**Given entries:**
○ ○ ○ ○ ○ ○ ○

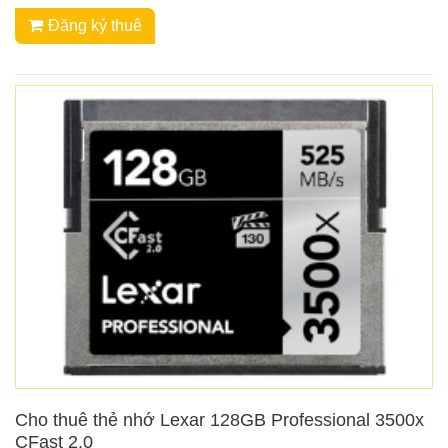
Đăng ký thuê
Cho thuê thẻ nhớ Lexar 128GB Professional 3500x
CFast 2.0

○ ○ ○ ○ ○ ○ ○

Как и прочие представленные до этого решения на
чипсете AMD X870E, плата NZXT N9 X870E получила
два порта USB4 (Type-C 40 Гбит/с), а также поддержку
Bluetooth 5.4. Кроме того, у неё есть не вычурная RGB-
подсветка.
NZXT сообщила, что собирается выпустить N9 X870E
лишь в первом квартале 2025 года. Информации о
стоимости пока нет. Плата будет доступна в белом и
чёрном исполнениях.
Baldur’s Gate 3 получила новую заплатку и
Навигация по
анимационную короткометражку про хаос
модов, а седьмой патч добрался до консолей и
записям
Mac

○ ○ ○ ○ ○ ○ ○

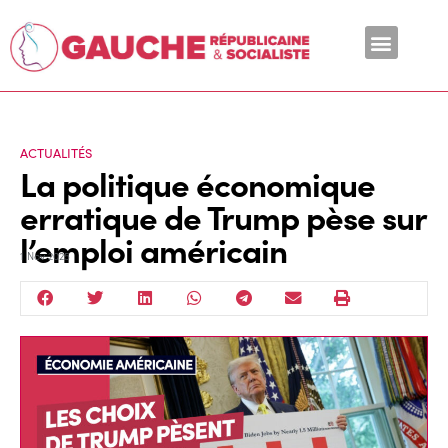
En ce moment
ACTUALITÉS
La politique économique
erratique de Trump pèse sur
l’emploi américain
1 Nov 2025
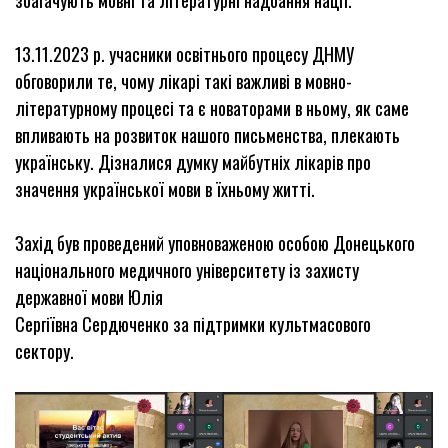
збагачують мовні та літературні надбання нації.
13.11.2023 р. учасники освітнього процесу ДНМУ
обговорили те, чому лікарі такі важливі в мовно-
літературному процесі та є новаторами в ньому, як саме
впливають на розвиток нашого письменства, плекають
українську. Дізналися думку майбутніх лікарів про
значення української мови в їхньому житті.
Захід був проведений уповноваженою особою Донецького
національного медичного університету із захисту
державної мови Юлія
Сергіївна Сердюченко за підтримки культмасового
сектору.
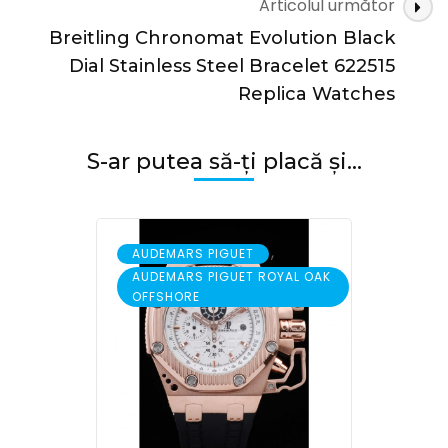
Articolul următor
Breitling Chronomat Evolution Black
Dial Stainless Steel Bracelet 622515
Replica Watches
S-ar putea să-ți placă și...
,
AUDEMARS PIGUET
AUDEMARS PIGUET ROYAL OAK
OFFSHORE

○ ○ ○ ○ ○ ○ ○

**Exercise requirements:** Count the lines in the listing above that contain the word "мови", and reply with the number alone.

**Answer for the task:** 2